* Work required *
Answer these questions from the post below about the Hobby Lobby ruling:
1. By what vote did the Supreme Court decide Burwell v. Hobby Lobby?
2. How much does Joanie earn per hour?
3. What are the people at the clinic entrance carrying?

* Text passage *
- Opening Delimiter -
The Supreme Court ruled 5-4 in Burwell v. Hobby Lobby, stating that forcing family-owned for-profit corporations to provide coverage for birth control violates the federal law protecting religious freedom.
Why? You see, in America, Corporations marched, and fought, for their right to Equality. And now they get to have the same constitutional protections as a person. Awesome.
In America, we save the equality for those that really deserve (afford) it. We legislate a society that cuts funding to social programs, denigrates abortion because, murder, and then, because those two things aren’t illogical enough, allows for-profit corporations to refuse contraception coverage.
It feels related– these no birth control/pregnancy/social welfare situations.
Joanie gets a job after high school to save up for college. It doesn’t provide birth control coverage and because there have been so many hits to Planned Parenthood, she cannot access affordable contraception. She has sex with her fiance’ and gets pregnant. He agrees with his parents that he’s not ready to be a father and goes off to college in the fall. Joanie also feels unprepared for raising a child–she’s only 19 and her mother died of cancer while congress argued about the need for affordable health care. Joanie graduated high school with pretty good grades, but not scholarship-winning. She works a lot, but on $7.25 an hour, she’s barely supporting one person. There’s no way she could afford full-time daycare for an infant, and she can’t afford not to work. She counts her pathetic college fund and makes an appointment at the clinic.
The kind voice on the line soothes Joanie. She’s so scared and mildly horrified at the thought that she’s having an abortion. People call it a choice, but Joanie feels like choice implies being happy with the decision. In order for Joanie to have a shot at her own life, she has to make a choice, one that includes her inability to adequately provide for the fetus she carries.
Alone– her now ex-fiance’ won’t even answer his phone– she arrives at the clinic. Joanie happens to live in an open carry state, so the dozen people flanking the entrance are carrying AR-15 rifles in one hand, the Right To Life brochures in the other.
Joanie sits in her car, terrified. How is she supposed to get in the door? Past guns? How does she know they won’t shoot her in the back? How can these people be so horrible?
She closes her eyes and presses one hand over her stomach. “I’m sorry. I wish I didn’t have to do this, too. If things were different, if I was older. If I had family to help me. If your sperm-donor and his family hadn’t bailed on us both. If I thought there was any sort of programs available for people like us, for people that just need someone to open a door.”
Joanie opens her eyes. “They want to call me names as they protest my decision? Why not volunteer to babysit the infants they demand live while the mothers are at work? If they hate abortion so much, they should be demanding affordable birth control.”
Joanie has an important point: if you so vehemently oppose abortion the only logical position available is the vehement support of birth control.
Personally, I’m looking at how I can incorporate (since corporations get all the rights) my outrage. Maybe a new line of personalized vibrators since they keep shoving themselves into All Things Vaginal.
- Closing Delimiter -
* Material provided *
- Opening Delimiter -
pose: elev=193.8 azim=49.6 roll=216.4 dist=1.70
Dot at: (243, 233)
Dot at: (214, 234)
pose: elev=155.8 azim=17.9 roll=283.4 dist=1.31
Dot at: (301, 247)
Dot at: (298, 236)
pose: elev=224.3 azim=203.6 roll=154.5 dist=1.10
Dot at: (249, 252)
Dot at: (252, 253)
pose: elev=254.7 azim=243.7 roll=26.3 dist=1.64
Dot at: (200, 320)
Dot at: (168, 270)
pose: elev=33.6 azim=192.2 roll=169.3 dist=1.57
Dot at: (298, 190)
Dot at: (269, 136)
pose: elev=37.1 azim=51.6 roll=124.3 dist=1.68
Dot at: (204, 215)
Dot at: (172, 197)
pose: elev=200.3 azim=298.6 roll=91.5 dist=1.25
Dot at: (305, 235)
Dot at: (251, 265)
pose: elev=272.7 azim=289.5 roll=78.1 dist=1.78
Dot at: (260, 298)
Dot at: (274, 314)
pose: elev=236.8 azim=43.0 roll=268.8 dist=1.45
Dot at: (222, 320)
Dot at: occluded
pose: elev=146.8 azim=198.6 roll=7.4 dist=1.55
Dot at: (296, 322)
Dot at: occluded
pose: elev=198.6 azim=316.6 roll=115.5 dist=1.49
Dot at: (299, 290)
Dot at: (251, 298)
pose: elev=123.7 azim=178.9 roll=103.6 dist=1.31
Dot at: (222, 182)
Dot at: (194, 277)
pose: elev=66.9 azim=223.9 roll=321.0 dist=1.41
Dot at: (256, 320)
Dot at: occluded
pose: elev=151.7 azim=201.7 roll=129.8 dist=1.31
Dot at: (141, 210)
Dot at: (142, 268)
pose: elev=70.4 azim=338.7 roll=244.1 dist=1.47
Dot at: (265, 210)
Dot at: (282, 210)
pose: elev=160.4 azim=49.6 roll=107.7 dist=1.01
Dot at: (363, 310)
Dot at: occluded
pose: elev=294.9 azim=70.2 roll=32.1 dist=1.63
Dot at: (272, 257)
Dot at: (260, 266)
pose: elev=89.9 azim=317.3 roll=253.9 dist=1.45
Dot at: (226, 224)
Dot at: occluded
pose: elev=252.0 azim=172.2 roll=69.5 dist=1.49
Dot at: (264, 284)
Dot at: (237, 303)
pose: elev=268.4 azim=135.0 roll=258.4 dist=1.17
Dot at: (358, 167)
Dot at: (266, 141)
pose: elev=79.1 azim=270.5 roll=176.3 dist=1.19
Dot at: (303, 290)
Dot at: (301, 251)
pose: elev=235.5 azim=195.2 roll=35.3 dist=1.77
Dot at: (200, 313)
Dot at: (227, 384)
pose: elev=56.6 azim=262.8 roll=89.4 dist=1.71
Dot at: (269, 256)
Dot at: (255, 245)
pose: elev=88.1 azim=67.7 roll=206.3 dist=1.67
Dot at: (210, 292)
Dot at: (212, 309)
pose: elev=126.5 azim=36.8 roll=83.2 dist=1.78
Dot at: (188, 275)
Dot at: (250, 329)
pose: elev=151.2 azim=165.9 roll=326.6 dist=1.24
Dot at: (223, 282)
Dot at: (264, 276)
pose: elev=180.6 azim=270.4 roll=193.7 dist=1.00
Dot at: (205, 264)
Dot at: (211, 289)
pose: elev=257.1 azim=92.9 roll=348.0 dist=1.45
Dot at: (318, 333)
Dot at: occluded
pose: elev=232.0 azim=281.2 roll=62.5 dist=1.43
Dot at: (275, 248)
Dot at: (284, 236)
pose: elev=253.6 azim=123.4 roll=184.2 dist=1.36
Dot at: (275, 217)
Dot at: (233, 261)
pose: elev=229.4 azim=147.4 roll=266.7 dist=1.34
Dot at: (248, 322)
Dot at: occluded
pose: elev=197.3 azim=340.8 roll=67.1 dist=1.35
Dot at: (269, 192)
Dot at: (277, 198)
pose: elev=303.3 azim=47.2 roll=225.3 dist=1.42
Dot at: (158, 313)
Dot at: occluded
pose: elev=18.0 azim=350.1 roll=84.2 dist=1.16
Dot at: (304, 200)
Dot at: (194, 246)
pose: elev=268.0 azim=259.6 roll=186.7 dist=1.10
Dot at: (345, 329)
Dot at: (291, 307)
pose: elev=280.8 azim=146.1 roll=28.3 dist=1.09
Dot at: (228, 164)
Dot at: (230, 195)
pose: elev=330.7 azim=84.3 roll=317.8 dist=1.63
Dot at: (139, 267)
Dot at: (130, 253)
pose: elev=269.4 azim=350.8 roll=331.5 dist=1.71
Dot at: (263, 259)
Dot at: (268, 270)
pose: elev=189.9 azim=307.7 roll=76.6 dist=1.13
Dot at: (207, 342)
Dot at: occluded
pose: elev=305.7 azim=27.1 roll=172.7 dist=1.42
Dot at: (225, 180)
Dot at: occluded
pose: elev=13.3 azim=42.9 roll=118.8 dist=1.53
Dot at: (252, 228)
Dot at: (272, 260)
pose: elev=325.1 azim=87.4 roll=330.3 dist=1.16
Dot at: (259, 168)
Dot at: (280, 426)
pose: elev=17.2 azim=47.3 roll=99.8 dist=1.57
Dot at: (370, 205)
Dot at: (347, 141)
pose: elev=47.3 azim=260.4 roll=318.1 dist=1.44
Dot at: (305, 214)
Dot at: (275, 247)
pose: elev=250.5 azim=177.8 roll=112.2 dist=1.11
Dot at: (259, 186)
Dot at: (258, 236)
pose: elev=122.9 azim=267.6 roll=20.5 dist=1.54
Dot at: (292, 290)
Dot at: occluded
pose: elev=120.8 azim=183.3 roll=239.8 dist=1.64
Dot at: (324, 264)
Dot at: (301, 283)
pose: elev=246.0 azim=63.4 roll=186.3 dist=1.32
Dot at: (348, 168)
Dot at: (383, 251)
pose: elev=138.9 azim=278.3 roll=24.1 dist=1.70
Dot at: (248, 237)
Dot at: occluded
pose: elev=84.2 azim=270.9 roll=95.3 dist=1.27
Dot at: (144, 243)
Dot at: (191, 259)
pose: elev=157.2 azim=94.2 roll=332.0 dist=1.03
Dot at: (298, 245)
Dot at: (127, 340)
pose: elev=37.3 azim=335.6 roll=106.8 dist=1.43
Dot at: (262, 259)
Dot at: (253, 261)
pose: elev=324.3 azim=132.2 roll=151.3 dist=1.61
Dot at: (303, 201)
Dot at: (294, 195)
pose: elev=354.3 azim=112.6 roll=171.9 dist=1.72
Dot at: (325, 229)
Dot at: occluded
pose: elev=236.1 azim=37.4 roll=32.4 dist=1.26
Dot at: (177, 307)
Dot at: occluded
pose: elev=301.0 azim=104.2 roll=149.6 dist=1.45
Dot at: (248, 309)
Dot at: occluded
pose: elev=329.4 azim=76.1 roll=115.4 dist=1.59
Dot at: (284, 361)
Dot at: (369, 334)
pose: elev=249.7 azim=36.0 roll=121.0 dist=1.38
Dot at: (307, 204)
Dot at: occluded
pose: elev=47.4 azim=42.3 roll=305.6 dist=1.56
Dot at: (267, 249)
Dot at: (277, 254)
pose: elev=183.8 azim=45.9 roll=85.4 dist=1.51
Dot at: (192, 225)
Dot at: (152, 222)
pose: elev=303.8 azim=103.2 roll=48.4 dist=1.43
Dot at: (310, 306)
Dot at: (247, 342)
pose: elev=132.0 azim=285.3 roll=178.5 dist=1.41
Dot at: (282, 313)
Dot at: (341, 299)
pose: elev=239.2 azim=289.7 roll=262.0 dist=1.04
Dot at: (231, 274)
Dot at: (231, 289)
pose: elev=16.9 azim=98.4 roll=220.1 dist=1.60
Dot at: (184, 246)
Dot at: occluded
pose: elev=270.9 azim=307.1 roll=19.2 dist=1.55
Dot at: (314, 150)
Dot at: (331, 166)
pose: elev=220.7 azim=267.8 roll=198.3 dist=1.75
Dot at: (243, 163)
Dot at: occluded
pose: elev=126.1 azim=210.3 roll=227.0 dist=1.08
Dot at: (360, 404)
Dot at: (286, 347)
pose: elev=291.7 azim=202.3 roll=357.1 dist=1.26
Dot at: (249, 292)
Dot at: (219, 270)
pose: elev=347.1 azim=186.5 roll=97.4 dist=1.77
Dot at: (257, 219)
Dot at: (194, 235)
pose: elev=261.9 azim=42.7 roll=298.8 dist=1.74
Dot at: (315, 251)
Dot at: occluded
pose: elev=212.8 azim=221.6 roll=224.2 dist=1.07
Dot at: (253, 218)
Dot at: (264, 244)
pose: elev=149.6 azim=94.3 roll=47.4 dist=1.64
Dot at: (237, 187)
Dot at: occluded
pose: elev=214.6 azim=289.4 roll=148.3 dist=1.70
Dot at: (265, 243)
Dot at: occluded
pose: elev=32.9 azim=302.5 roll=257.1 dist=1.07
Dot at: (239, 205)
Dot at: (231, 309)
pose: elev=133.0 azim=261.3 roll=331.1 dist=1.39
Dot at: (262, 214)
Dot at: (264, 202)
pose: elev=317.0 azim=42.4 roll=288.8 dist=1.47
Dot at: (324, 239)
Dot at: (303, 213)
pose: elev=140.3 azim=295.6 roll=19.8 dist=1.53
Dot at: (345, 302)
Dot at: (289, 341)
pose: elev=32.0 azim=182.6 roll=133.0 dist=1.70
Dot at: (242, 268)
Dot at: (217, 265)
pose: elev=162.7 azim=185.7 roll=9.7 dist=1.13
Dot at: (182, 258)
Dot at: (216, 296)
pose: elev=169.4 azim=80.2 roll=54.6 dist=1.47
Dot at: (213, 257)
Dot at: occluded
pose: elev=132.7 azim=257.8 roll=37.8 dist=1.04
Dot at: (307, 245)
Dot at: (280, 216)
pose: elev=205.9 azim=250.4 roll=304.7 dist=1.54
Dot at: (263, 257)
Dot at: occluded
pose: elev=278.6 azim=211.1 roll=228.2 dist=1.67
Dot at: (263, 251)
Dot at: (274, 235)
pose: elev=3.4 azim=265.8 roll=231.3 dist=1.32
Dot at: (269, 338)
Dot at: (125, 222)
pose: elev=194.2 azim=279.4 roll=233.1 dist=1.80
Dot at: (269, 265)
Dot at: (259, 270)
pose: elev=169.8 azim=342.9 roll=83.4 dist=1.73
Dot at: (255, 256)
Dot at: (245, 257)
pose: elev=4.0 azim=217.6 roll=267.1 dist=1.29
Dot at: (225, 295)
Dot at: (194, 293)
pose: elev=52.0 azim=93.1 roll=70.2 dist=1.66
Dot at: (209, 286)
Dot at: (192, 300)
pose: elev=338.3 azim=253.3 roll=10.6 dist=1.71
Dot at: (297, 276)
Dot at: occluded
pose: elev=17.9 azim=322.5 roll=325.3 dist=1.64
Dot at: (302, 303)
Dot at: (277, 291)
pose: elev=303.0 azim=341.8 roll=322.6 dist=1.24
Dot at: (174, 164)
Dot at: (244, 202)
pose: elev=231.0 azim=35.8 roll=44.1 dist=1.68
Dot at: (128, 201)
- Closing Delimiter -
* Answer section *
1. The Court ruled 5-4.
2. She earns $7.25 an hour.
3. They carry AR-15 rifles in one hand and Right To Life brochures in the other.